Grupo francês de energia - EDF - examina acúmulo de gases em sua usina nuclear na china.

 

O grupo de energia francês EDF (EDF.PA) começou a examinar um problema potencial ligado ao acúmulo de gases inertes em sua usina nuclear na China, embora a empresa e seu parceiro chinês tenham dito que a usina estava operando com segurança.

A CNN noticiou nesta  segunda-feira que o governo dos Estados Unidos passou a semana passada avaliando um relatório sobre um vazamento na usina Taishan, na província de Guangdong, administrada por uma joint venture entre a EDF e o Grupo Geral de Energia Nuclear da China (CGN).

A rede de notícias dos Estados Unidos informou que a Framatome, empresa da EDF que projetou o reator da usina e continua envolvida em suas operações, havia alertado para uma "ameaça radiológica iminente".

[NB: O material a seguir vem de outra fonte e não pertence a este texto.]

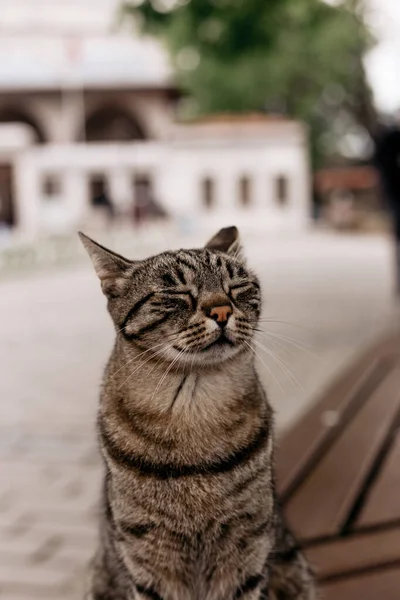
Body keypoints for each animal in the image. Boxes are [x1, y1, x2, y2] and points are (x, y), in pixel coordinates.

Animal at [79, 226, 318, 600]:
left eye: (237, 287)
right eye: (176, 292)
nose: (221, 310)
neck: (194, 410)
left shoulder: (248, 545)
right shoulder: (147, 555)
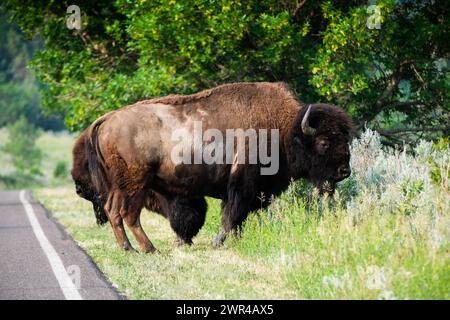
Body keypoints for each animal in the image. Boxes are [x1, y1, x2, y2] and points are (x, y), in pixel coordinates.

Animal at [71, 82, 352, 252]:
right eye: (324, 142)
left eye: (346, 139)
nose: (344, 171)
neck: (284, 128)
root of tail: (107, 120)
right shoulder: (241, 185)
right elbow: (232, 215)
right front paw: (219, 242)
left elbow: (235, 218)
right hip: (133, 183)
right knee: (127, 213)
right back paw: (147, 249)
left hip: (123, 186)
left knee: (114, 211)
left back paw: (130, 248)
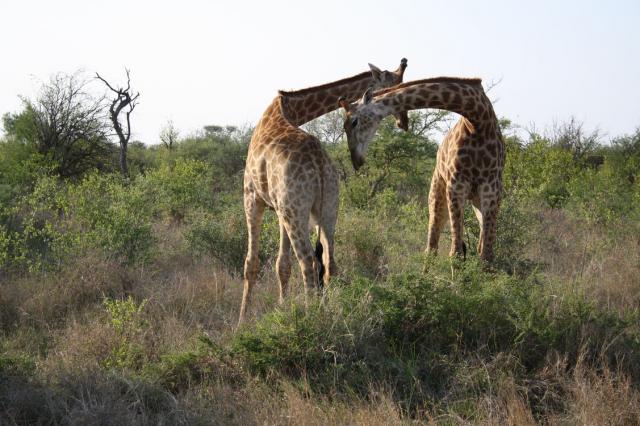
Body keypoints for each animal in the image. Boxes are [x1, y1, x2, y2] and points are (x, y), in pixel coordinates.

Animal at [238, 59, 408, 325]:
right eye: (393, 86)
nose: (403, 121)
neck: (287, 109)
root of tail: (319, 162)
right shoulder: (279, 208)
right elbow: (282, 264)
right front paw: (282, 308)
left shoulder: (252, 197)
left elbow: (251, 263)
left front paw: (241, 323)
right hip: (327, 206)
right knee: (330, 262)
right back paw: (327, 315)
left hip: (295, 211)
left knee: (308, 262)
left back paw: (310, 320)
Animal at [339, 77, 505, 262]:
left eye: (354, 122)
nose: (356, 161)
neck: (478, 119)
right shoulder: (456, 184)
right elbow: (455, 253)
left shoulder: (491, 189)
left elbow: (486, 255)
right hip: (437, 196)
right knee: (431, 247)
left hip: (476, 202)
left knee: (477, 244)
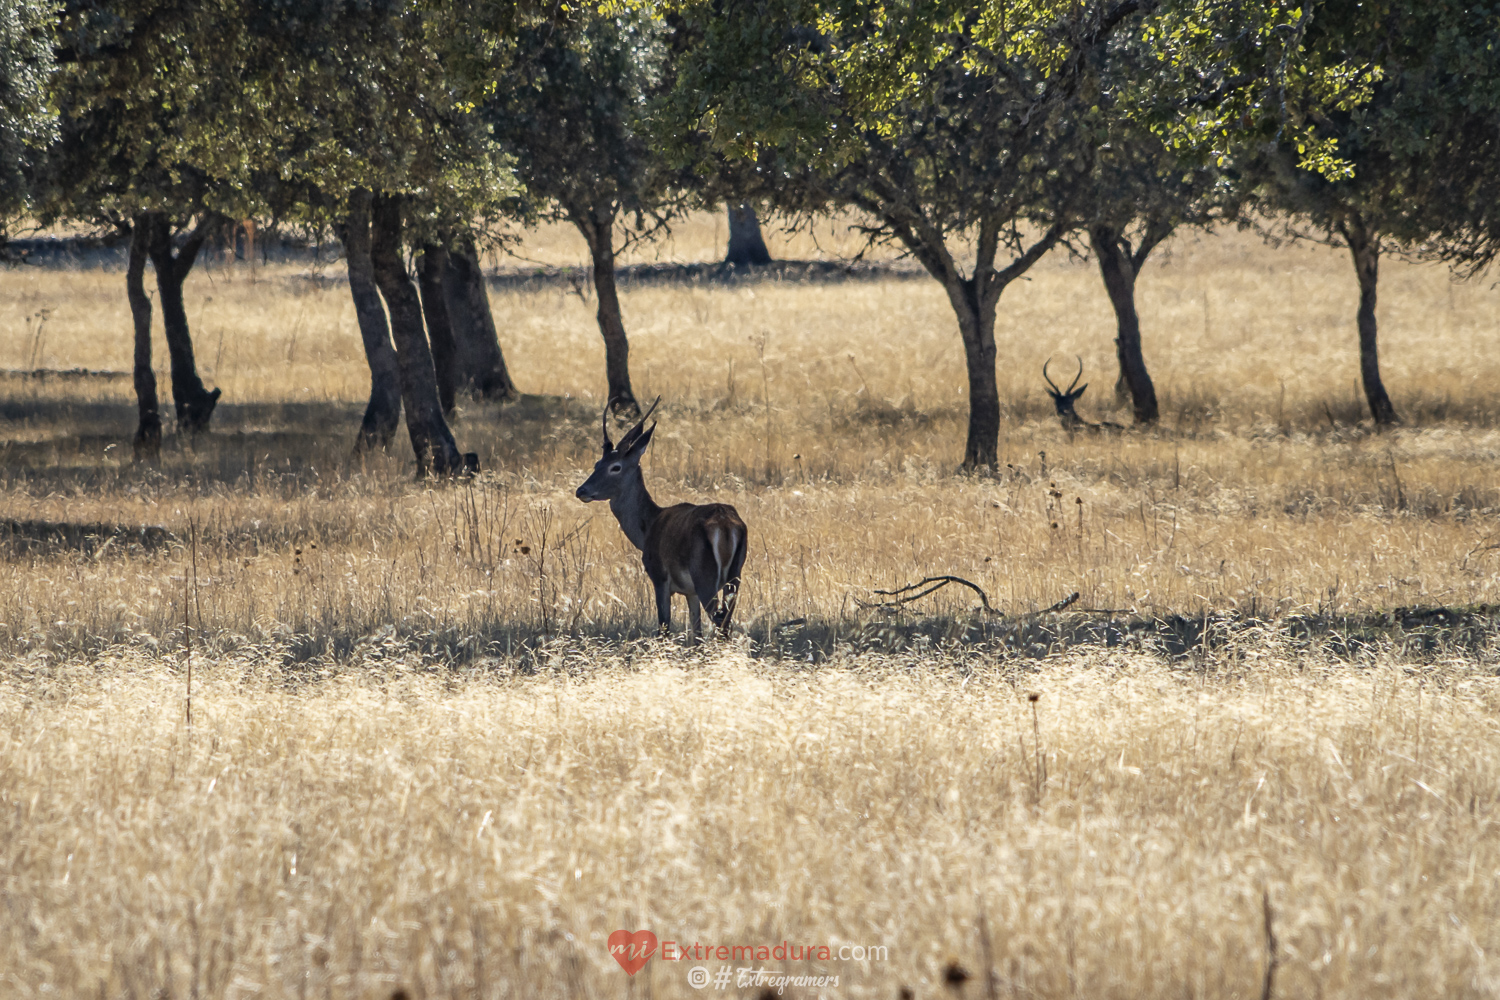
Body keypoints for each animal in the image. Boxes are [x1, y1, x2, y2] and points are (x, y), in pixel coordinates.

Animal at [570, 398, 747, 641]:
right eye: (597, 463)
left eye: (616, 467)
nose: (581, 490)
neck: (647, 530)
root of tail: (726, 526)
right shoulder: (690, 591)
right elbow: (696, 633)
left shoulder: (660, 577)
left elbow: (664, 626)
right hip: (735, 575)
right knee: (726, 621)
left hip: (705, 576)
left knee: (721, 622)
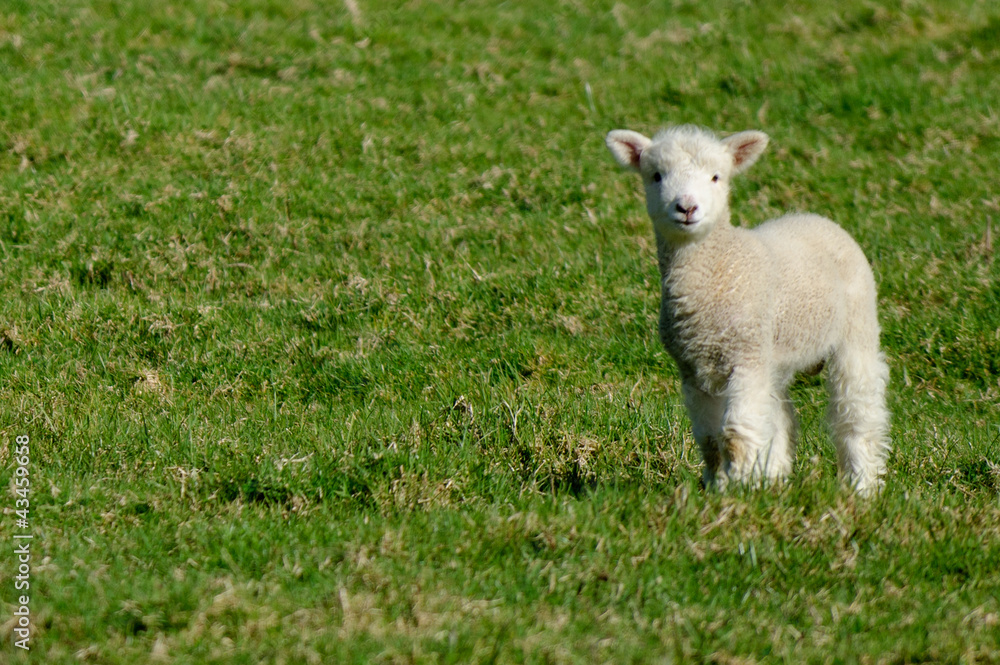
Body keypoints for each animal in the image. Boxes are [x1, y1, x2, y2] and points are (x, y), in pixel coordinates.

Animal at [604, 124, 888, 492]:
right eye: (656, 176)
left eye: (716, 177)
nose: (686, 207)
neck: (717, 270)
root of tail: (814, 217)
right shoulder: (693, 369)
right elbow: (710, 438)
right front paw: (717, 484)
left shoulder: (745, 357)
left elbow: (735, 432)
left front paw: (736, 482)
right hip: (773, 354)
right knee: (780, 415)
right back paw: (775, 478)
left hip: (857, 326)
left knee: (857, 409)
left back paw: (862, 484)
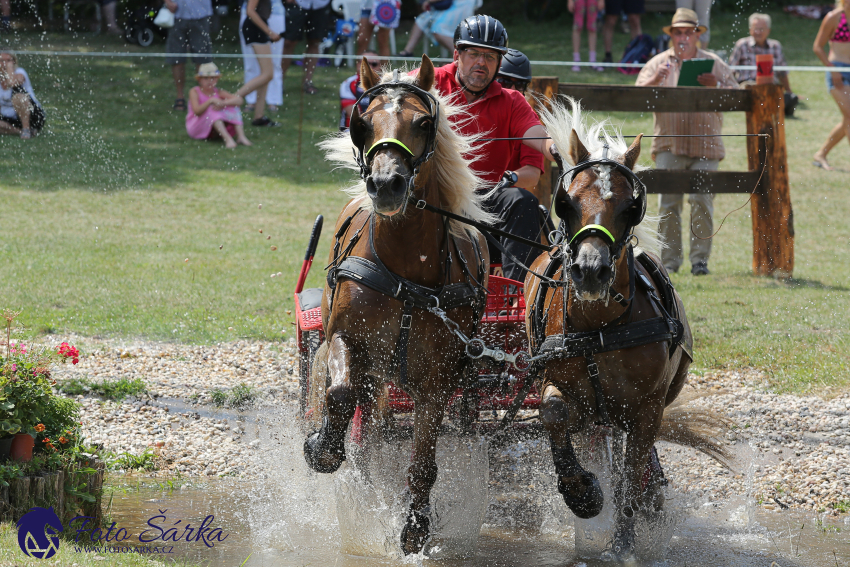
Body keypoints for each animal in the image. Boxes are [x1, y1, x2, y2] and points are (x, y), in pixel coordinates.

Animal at [304, 56, 490, 556]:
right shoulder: (347, 340)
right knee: (354, 415)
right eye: (362, 123)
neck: (408, 270)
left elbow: (423, 462)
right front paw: (322, 448)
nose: (386, 184)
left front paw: (415, 527)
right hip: (366, 368)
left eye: (424, 123)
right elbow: (338, 394)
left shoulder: (437, 380)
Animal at [524, 97, 728, 560]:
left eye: (629, 206)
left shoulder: (645, 409)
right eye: (567, 202)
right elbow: (553, 413)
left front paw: (623, 543)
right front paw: (581, 494)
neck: (600, 327)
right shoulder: (559, 387)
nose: (590, 270)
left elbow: (631, 478)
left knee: (634, 466)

A EDF disse que o aumento dos gases nobres criptônio e xenônio, que afetou o circuito primário do reator nº 1 da usina de Taishan, é um "fenômeno conhecido, estudado e previsto nos procedimentos operacionais do reator".

Um porta-voz do grupo disse que isso pode ser devido a um problema com barras de combustível e lacres. As medições de gases inertes ficaram abaixo dos níveis máximos autorizados na China, disse o porta-voz, acrescentando que é muito cedo para dizer se o reator terá que ser desligado.

O criptônio e o xenônio não tendem a reagir com outras substâncias, mas têm qualidades radioativas e, portanto, estão sujeitos a monitoramento constante.

A EDF convocou uma reunião com a CGN para revisar as conclusões, embora nenhuma data tenha sido definida.

A estatal CGN, proprietária majoritária da joint venture, disse que as operações na usina atendem às normas de segurança e que o ambiente ao redor é seguro.

"Dados de monitoramento regulares mostram que a estação Taishan e seu ambiente ao redor atendem aos parâmetros normais", disse a agência em um comunicado em seu site na noite de domingo.

A Framatome disse que está apoiando os esforços para resolver a situação.

“De acordo com os dados disponíveis, a fábrica está operando dentro dos parâmetros de segurança”, disse a empresa em nota, acrescentando que está trabalhando com especialistas para avaliar a situação.

A TNPJVC, joint venture por trás da planta, é detida 70% pela CGN e 30% pela EDF.

A agência nuclear francesa ASN não fez comentários imediatos. O Departamento de Estado dos EUA e a Comissão Reguladora Nuclear dos EUA encaminharam as perguntas ao Departamento de Energia e a Casa Branca não respondeu imediatamente às perguntas da Reuters.

A American Nuclear Society, uma organização sem fins lucrativos que promove a engenharia nuclear, disse que está monitorando a situação.

TECNOLOGIA EPR

O reator Taishan é o primeiro reator de potência evolucionária (EPR) projetado na França a se tornar operacional. A tecnologia também está sendo implantada na França, Finlândia e no projeto Hinkley Point C na Grã-Bretanha.

A energia da usina atende as áreas de Guangzhou e Shenzhen, os principais centros de manufatura da província de Guangdong, que enfrentaram escassez de energia nas últimas semanas devido ao clima quente e fontes hidrelétricas menores do que o normal da província vizinha de Yunnan.

A CNN disse que o alerta da Framatome incluía uma acusação de que a autoridade de segurança chinesa estava aumentando os limites aceitáveis ​​para detecção de radiação fora da usina de Taishan para evitar ter que desligá-la.

Uma ligação da Reuters para comentar o assunto à Administração Nacional de Segurança Nuclear não obteve resposta durante um feriado.